REQUIREMENT: Below are the entries; count the lines in them that contain the word "none" and give only the number.

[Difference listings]
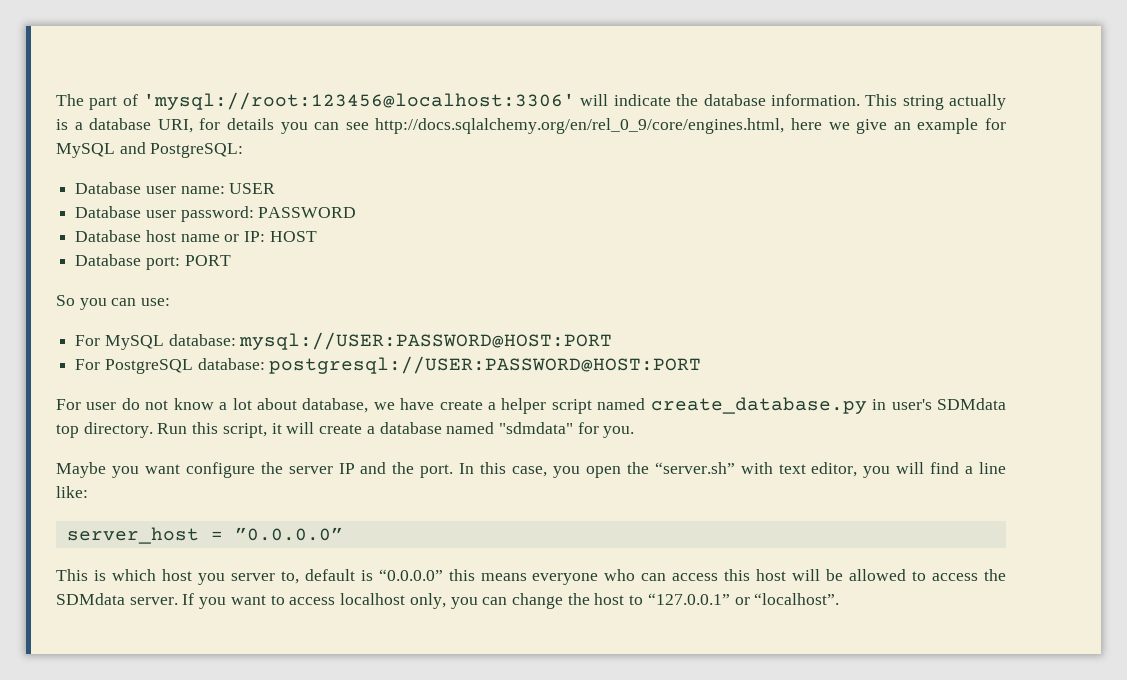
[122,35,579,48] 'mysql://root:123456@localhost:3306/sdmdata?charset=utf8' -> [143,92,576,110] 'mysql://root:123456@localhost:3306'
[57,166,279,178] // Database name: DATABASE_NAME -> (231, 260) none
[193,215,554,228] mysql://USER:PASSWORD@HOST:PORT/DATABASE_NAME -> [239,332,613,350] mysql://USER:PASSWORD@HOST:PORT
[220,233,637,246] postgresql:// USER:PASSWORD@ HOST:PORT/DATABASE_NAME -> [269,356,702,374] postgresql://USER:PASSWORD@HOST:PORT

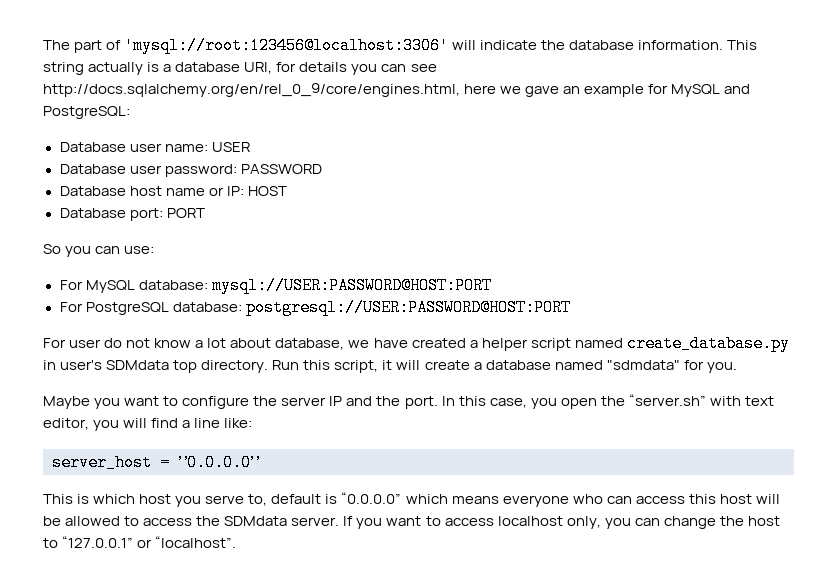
[856,119,888,134] give -> [525,86,560,97] gave
[439,400,483,410] create -> [411,338,466,348] created
(180, 469) none -> [163,396,179,406] to
[230,573,275,581] server -> [205,495,245,504] serve
[448,569,475,581] this -> [405,494,448,504] which

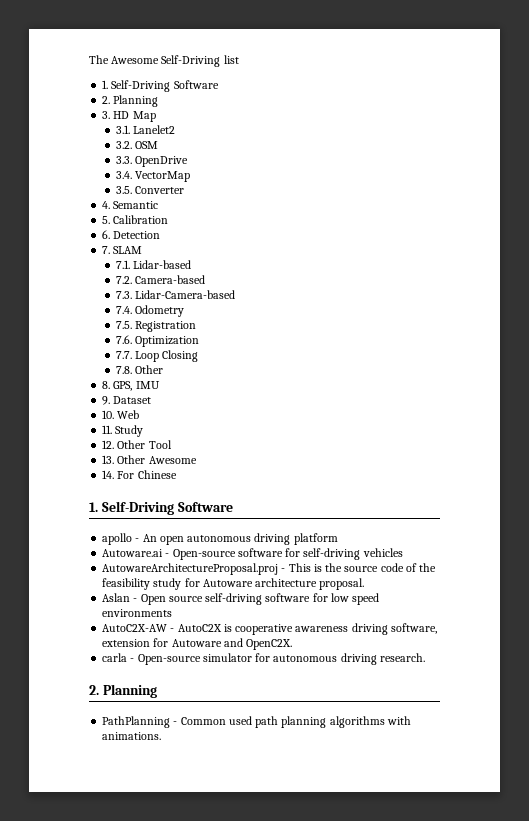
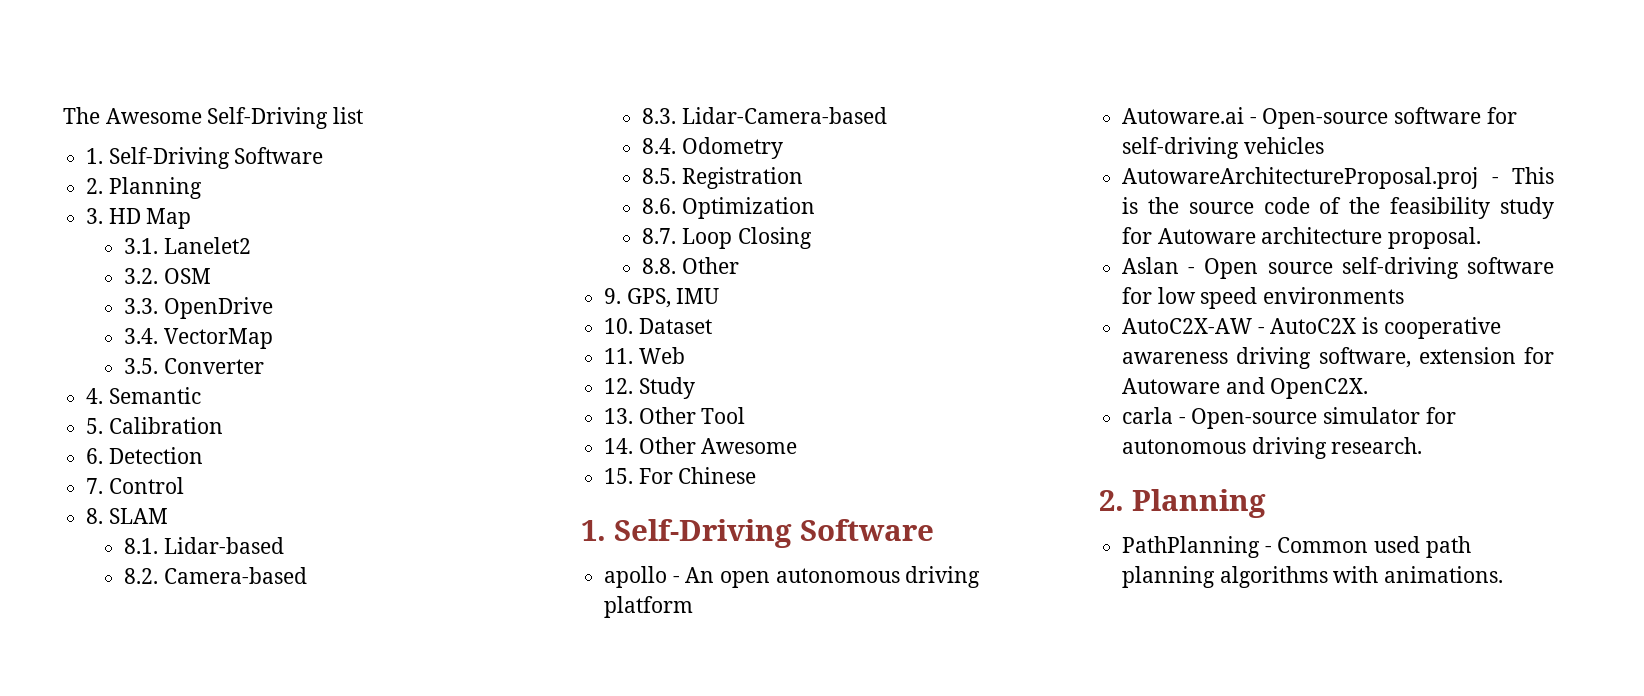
(111, 250) none -> [108,477,184,494] [86,508,104,524] Control // 8.
[116,260,131,269] 7.1. -> [124,538,159,554] 8.1.
[116,276,133,284] 7.2. -> [124,568,159,584] 8.2.
[116,291,133,299] 7.3. -> [642,108,677,124] 8.3.
[116,306,133,314] 7.4. -> [642,138,677,154] 8.4.
[116,321,133,329] 7.5. -> [642,168,677,184] 8.5.
[116,335,133,344] 7.6. -> [642,198,677,214] 8.6.
[116,351,133,359] 7.7. -> [642,228,677,244] 8.7.
[116,366,133,374] 7.8. -> [642,258,677,274] 8.8.
[102,381,111,389] 8. -> [604,288,622,304] 9.
[102,396,111,405] 9. -> [604,318,634,334] 10.
[102,410,115,419] 10. -> [604,348,634,364] 11.
[102,425,113,434] 11. -> [604,378,634,394] 12.
[102,440,115,449] 12. -> [604,408,634,424] 13.
[102,455,115,464] 13. -> [604,438,634,454] 14.
[102,470,115,479] 14. -> [604,468,634,484] 15.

EXPECTED OUTPUT: 3